##### EXCERPTED RECORDS #####

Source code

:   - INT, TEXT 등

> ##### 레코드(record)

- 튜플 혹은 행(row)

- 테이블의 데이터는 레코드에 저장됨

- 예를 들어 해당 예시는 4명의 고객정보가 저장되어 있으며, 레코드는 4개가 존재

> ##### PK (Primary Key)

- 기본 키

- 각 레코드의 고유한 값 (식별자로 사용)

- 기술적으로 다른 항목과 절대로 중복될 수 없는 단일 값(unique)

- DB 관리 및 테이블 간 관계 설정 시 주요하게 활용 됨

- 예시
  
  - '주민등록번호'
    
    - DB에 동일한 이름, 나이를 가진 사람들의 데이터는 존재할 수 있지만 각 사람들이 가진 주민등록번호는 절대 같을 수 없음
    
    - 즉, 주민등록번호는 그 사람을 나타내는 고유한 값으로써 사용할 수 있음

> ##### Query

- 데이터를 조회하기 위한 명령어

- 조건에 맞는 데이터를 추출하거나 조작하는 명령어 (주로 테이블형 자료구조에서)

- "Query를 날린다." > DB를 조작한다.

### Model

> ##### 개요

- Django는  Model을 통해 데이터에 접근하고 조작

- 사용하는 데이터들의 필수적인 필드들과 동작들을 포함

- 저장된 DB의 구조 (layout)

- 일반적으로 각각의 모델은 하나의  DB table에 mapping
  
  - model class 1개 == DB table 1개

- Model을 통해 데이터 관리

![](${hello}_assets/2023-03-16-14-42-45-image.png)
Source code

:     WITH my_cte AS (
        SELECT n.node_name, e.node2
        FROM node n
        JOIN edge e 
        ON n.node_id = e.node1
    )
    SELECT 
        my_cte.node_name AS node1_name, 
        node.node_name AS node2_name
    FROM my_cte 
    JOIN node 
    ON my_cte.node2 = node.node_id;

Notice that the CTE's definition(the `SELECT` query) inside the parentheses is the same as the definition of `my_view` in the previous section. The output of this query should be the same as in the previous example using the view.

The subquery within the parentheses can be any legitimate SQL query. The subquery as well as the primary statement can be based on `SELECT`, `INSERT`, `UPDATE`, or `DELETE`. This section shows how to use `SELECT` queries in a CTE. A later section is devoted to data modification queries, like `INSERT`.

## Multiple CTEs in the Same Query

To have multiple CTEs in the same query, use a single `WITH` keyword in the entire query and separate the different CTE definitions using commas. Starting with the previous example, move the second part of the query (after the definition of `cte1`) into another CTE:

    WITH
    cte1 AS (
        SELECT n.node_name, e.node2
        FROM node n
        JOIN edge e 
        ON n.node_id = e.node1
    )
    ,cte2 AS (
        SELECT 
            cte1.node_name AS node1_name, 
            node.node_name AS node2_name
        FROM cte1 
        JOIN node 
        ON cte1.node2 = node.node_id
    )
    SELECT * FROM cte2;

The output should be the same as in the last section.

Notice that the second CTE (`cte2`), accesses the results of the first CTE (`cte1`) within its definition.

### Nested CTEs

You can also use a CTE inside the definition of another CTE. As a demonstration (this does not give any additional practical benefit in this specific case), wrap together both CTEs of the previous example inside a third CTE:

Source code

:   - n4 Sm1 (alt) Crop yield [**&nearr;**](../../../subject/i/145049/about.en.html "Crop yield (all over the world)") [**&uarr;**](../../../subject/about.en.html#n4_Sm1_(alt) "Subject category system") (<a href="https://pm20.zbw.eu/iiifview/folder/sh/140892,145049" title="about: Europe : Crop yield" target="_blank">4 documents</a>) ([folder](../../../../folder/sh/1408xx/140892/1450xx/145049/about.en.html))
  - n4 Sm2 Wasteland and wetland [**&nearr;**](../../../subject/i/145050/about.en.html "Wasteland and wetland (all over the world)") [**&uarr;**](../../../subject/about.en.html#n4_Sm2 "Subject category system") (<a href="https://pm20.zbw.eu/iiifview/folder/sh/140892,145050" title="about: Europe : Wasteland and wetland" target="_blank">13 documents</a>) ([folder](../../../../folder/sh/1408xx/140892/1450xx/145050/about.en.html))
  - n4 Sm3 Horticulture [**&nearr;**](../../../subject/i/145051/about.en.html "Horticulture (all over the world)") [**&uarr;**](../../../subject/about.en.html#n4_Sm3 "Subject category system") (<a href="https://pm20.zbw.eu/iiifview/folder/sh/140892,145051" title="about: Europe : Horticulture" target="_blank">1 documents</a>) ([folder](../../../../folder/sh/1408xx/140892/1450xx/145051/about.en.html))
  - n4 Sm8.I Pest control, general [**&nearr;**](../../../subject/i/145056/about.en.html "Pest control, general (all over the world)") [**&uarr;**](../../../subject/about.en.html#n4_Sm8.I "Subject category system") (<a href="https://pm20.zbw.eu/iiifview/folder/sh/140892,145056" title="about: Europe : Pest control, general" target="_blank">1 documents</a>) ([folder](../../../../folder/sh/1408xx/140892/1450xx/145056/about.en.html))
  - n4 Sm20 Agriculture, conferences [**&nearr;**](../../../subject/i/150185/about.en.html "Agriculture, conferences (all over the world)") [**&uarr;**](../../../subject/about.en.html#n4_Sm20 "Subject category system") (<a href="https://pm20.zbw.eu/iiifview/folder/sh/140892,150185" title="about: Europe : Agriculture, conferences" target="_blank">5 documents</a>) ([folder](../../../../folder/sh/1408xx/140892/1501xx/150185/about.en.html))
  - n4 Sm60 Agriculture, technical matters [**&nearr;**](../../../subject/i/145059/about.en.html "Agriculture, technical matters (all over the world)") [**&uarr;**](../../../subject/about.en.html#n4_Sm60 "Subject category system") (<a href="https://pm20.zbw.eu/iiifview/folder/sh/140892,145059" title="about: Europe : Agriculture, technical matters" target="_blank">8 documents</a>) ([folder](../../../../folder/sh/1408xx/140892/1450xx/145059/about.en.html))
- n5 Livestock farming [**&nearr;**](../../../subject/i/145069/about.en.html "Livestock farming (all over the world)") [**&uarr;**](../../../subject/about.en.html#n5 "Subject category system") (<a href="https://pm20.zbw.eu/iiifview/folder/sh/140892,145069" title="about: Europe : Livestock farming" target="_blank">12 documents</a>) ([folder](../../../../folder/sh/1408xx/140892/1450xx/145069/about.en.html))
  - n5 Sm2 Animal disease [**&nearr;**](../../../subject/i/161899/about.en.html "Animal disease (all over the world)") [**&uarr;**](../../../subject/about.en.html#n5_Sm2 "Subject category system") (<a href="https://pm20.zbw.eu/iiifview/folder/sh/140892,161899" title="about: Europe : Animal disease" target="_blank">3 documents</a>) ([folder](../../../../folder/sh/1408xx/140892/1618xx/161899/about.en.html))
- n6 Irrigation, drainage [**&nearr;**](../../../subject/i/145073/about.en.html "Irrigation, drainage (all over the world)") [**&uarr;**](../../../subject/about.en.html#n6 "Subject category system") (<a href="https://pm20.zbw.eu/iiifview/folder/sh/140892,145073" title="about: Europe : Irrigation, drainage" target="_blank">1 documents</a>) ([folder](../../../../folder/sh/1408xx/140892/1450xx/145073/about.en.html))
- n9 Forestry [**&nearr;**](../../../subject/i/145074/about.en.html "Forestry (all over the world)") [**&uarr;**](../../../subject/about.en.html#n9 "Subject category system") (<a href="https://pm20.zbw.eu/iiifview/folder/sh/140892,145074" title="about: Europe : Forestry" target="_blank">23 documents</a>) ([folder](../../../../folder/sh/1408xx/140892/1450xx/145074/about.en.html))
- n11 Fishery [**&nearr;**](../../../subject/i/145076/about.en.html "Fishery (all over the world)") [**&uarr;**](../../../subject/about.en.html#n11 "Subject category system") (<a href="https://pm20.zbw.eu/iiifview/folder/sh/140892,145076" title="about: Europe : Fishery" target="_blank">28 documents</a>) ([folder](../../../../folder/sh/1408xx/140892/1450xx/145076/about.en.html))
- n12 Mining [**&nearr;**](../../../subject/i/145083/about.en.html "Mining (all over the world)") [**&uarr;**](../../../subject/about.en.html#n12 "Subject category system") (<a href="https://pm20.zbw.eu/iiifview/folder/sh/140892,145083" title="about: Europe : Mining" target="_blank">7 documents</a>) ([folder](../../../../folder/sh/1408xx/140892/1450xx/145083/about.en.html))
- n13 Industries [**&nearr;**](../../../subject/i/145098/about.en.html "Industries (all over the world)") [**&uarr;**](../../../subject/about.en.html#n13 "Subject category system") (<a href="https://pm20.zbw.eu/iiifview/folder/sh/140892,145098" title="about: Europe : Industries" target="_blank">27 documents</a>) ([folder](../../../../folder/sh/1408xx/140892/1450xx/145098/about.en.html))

#####

> [WORK TO COMPLETE]: Scan the data above for the string "주민등록번호는". Copy every line in which it appears.

> [TASK RESPONSE]:
    - DB에 동일한 이름, 나이를 가진 사람들의 데이터는 존재할 수 있지만 각 사람들이 가진 주민등록번호는 절대 같을 수 없음
    - 즉, 주민등록번호는 그 사람을 나타내는 고유한 값으로써 사용할 수 있음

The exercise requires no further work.